Center for Surgery and Public Health, Brigham and Women's Hospital, Boston, MA, United States of America.
Department of Health Policy, College of Global Public Health, New York University, New York, NY, United States of America.
PLoS One. 2020 Feb 5;15(2):e0228553. doi: 10.1371/journal.pone.0228553. eCollection 2020.
Medicare beneficiaries with high medical needs can benefit from Advance Care Planning (ACP). Medicare reimburses clinical providers for ACP discussions, but it is unknown whether high-need beneficiaries are receiving this service.

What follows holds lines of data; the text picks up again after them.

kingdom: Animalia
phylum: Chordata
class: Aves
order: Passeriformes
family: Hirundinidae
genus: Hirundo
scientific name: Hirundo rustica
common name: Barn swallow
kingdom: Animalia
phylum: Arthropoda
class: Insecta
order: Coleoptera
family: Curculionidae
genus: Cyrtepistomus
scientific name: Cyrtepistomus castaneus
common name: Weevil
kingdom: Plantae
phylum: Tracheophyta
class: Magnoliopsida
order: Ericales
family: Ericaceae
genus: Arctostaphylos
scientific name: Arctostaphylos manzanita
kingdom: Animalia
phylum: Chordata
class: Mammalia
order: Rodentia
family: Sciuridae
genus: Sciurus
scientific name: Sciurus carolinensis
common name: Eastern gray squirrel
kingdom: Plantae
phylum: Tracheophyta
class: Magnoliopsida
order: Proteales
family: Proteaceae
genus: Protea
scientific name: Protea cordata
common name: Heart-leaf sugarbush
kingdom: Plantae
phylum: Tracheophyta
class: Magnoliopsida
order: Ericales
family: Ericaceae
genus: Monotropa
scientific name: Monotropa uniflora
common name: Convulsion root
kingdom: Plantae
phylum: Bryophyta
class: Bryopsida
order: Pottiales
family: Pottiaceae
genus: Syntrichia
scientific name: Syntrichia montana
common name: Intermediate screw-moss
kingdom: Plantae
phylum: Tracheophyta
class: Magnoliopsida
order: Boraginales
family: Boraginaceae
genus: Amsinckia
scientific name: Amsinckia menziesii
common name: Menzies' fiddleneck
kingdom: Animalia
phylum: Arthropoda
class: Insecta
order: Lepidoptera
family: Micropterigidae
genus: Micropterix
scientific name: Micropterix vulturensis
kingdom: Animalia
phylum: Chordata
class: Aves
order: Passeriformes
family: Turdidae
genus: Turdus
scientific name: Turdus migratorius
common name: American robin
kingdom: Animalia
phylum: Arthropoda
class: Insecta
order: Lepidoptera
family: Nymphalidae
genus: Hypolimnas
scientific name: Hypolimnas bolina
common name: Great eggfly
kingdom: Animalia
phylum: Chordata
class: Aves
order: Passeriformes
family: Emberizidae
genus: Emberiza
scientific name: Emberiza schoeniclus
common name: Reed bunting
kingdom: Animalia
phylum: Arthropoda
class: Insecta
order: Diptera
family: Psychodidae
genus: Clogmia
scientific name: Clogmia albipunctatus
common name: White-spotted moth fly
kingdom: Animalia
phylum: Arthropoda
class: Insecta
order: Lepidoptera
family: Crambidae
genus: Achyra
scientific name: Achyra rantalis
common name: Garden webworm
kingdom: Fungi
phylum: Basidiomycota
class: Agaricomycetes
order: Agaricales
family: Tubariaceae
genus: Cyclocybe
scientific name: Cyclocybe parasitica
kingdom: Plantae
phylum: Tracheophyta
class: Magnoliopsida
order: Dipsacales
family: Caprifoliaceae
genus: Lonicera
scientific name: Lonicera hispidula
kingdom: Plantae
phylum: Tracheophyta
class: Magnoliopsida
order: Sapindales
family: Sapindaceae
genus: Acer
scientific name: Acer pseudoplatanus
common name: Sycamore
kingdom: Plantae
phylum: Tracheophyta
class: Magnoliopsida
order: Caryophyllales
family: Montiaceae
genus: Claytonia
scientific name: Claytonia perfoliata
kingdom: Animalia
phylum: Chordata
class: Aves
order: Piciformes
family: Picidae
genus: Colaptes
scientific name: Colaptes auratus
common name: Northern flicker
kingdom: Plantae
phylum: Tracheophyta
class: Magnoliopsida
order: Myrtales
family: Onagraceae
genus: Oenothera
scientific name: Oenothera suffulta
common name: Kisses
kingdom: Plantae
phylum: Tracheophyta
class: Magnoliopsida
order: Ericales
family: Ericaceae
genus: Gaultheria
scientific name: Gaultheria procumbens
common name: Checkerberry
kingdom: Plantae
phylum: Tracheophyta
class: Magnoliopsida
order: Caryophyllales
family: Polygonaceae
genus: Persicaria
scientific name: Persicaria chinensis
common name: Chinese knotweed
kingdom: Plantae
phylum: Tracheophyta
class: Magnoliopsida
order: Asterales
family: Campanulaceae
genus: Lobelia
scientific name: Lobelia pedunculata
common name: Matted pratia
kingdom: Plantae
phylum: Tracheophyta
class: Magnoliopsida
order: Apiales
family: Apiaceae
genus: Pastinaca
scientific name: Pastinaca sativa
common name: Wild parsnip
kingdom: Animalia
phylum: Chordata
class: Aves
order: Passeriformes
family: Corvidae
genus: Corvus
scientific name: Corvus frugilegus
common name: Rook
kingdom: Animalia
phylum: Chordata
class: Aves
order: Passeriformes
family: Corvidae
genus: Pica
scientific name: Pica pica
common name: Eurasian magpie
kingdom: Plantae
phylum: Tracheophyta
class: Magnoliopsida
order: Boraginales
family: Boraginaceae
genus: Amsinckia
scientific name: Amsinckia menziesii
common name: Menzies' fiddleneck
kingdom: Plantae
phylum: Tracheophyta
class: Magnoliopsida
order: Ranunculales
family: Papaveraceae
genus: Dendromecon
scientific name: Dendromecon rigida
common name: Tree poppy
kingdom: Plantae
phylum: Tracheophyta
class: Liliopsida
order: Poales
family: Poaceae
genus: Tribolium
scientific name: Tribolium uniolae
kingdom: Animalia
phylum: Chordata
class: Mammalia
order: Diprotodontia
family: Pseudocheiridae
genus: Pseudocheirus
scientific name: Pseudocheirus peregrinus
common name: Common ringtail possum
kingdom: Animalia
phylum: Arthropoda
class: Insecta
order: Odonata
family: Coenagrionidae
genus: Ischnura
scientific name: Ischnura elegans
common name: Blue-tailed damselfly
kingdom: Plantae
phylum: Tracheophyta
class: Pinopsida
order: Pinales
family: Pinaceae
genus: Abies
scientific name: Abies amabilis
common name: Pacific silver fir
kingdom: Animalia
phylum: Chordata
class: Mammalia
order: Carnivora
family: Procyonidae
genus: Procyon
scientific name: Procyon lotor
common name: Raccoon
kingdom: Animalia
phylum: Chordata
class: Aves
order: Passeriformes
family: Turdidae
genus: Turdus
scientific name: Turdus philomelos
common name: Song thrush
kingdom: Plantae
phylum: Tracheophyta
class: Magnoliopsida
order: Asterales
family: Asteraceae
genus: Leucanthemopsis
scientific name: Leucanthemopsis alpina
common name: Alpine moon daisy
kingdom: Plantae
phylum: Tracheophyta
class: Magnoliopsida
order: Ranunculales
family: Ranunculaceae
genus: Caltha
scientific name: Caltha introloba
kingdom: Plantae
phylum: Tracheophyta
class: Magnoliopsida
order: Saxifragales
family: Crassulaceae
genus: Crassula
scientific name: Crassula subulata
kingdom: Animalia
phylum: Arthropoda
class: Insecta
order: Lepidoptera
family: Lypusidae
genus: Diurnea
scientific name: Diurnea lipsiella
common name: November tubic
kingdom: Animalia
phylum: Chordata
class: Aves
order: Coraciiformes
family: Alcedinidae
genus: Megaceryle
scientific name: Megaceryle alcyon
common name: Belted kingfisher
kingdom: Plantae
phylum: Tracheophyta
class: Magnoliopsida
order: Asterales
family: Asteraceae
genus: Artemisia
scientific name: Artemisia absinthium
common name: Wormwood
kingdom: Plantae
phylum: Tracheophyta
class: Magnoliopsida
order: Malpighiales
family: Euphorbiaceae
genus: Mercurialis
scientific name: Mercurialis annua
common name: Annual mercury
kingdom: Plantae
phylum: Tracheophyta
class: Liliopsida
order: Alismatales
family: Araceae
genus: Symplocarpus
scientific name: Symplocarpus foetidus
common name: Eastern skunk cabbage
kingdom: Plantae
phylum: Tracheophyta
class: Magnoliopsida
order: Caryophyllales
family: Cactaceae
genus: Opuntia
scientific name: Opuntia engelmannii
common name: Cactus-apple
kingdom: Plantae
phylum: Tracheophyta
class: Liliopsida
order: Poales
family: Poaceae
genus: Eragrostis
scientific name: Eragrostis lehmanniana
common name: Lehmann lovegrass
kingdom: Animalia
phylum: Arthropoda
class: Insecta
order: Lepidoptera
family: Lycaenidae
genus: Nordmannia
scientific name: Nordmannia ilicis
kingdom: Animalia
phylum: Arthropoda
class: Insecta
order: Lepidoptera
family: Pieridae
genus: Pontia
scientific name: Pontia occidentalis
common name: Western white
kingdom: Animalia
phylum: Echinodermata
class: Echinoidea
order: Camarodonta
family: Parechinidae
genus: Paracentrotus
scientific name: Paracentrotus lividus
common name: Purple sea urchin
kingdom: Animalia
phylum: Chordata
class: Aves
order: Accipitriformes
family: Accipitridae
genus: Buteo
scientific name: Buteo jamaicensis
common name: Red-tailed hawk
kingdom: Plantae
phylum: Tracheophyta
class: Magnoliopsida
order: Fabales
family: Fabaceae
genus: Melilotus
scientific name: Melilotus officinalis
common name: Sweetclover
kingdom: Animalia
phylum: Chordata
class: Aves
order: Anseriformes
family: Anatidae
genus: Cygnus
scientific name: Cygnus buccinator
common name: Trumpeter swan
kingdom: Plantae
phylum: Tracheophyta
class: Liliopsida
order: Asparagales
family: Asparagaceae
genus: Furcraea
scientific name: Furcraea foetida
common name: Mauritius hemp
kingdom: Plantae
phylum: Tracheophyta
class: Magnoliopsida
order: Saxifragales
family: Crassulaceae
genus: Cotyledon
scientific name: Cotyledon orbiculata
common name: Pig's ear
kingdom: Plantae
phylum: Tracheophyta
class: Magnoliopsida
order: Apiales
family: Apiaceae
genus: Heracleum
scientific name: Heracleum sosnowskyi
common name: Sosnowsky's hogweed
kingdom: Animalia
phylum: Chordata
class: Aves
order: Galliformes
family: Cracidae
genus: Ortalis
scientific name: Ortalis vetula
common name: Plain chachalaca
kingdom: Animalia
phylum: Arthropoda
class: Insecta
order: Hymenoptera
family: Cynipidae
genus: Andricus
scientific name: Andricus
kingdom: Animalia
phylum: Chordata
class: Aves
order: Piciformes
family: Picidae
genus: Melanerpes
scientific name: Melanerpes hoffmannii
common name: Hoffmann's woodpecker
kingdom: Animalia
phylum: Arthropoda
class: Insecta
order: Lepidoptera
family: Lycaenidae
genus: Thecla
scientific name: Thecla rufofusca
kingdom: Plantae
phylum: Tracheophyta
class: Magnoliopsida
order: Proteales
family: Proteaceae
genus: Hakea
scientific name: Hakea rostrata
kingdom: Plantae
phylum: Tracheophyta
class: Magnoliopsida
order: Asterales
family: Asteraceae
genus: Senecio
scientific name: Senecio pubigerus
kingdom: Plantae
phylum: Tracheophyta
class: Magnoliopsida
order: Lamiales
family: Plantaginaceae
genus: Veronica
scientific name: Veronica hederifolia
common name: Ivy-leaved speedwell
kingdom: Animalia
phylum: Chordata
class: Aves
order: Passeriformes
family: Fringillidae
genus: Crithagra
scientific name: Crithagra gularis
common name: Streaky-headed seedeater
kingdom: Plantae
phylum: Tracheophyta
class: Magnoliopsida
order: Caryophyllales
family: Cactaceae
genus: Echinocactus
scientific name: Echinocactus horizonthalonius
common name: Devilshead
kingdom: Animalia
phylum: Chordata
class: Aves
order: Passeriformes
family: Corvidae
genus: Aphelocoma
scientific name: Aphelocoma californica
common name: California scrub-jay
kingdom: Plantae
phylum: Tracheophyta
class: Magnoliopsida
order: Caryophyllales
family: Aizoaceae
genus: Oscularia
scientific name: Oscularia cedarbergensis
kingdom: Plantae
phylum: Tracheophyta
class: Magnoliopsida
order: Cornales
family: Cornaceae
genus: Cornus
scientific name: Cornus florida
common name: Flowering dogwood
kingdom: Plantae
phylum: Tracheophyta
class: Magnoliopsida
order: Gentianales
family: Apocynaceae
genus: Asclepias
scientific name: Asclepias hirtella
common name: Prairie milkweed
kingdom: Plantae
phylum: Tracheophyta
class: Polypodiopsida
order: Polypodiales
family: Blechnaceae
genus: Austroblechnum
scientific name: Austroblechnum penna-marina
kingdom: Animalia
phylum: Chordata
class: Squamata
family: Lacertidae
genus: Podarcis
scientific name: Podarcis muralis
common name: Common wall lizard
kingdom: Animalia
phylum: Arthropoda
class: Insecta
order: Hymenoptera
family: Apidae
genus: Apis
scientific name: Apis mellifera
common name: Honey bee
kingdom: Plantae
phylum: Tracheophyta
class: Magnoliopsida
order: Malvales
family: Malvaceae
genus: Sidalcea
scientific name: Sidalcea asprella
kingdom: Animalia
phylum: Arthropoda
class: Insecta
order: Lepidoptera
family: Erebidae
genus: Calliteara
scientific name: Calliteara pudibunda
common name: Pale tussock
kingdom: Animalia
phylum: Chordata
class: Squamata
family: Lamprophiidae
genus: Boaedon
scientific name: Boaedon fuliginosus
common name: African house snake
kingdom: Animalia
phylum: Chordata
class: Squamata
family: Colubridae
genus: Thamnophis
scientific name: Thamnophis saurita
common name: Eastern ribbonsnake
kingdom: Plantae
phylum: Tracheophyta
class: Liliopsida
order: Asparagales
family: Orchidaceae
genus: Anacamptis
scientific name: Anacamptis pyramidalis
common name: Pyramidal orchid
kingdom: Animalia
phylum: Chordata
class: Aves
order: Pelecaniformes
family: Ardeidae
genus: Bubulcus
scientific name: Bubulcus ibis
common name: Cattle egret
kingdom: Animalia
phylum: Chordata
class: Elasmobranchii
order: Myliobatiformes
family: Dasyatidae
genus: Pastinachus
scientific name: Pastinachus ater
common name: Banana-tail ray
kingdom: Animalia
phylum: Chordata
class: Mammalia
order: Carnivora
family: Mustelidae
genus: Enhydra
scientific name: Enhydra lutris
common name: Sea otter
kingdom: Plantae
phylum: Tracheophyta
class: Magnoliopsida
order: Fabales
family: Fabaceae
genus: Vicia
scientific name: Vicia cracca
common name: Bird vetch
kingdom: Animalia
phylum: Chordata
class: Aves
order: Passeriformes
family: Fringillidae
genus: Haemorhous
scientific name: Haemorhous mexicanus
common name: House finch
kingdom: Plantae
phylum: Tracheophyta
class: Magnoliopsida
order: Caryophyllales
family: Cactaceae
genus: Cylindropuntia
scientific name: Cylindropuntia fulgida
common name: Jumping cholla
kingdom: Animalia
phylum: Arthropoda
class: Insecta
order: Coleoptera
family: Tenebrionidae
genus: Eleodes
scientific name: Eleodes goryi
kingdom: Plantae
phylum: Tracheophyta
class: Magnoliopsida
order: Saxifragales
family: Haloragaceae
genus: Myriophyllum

To compare rates of billed ACP discussions among a cohort of high-need Medicare beneficiaries with the non-high-needs Medicare population.
Retrospective analysis of Medicare Fee-for-Service (FFS) claims in 2017 comparing high-need beneficiaries (seriously ill, frail, ESRD, and disabled) with non-high need beneficiaries.
Nationally representative FFS Medicare 20% sample.
Medicare beneficiaries were assigned to one of the following classifications: seriously ill (65+), frail (65+), seriously ill & frail (65+); non-high need (65+); end stage renal disease (ESRD) or disabled (<65). All participants had data available for years 2016-2017.
Receipt of a billed ACP discussion, CPT codes 99497 or 99498.
Rates of billed ACP visits were compared between high-need patients and non-high-need patients. Rates were adjusted for the 65+ population for sex, age, race/ethnicity, Charlson comorbidity index, Medicare/Medicaid dual eligibility status, and Hospital Referral Region.
Among the 65+ groups, those most likely to have a billed ACP discussion included seriously ill & frail (5.2%), seriously ill (4.2%), and frail (3.3%). Rates remained consistent after adjusting (4.5%, 4.0%, 3.1%, respectively). Each subgroup differed significantly (p < .05) from non-high need beneficiaries (2.3%) in both unadjusted and adjusted analyses. Among the <65 high need groups, the rates were 2.7% for ESRD and 1.3% for the disabled (the latter p < .05 compared with non-high needs).
While rates of billed ACP discussions varied among patient groups with high medical needs, overall they were relatively low, even among a cohort of patients for whom ACP may be especially relevant.
有高医疗需求的 Medicare 受保人可以从预先医疗指示(ACP)中受益。Medicare 为 ACP 讨论向临床医生提供报销,但尚不清楚高需求受保人是否获得了这项服务。
比较一组高需求 Medicare 受保人与非高需求 Medicare 人群中计费 ACP 讨论的比率。
对 2017 年 Medicare 按服务收费(FFS)索赔进行回顾性分析,比较高需求受保人(重病、体弱、终末期肾病和残疾)与非高需求受保人。
全国代表性的 FFS Medicare 20%样本。
将 Medicare 受保人分为以下类别之一:重病(65+)、体弱(65+)、重病和体弱(65+);非高需求(65+);终末期肾病(ESRD)或残疾(<65)。所有参与者在 2016-2017 年均有数据可用。
计费的 ACP 讨论,CPT 代码 99497 或 99498。
比较高需求患者和非高需求患者之间计费 ACP 访问的比率。根据性别、年龄、种族/民族、Charlson 合并症指数、Medicare/Medicaid 双重资格状况和医院转诊区域,对 65+人群进行了调整。
在 65+组中,最有可能进行计费 ACP 讨论的是重病和体弱(5.2%)、重病(4.2%)和体弱(3.3%)。调整后结果保持一致(分别为 4.5%、4.0%和 3.1%)。在未经调整和调整分析中,每个亚组与非高需求受保人(2.3%)均有显著差异(p<0.05)。在<65 岁的高需求组中,ESRD 的比率为 2.7%,残疾的比率为 1.3%(后者与非高需求相比差异有统计学意义 p<0.05)。
尽管高医疗需求患者群体的计费 ACP 讨论率存在差异,但总体而言,即使在 ACP 可能特别相关的患者队列中,这些比率也相对较低。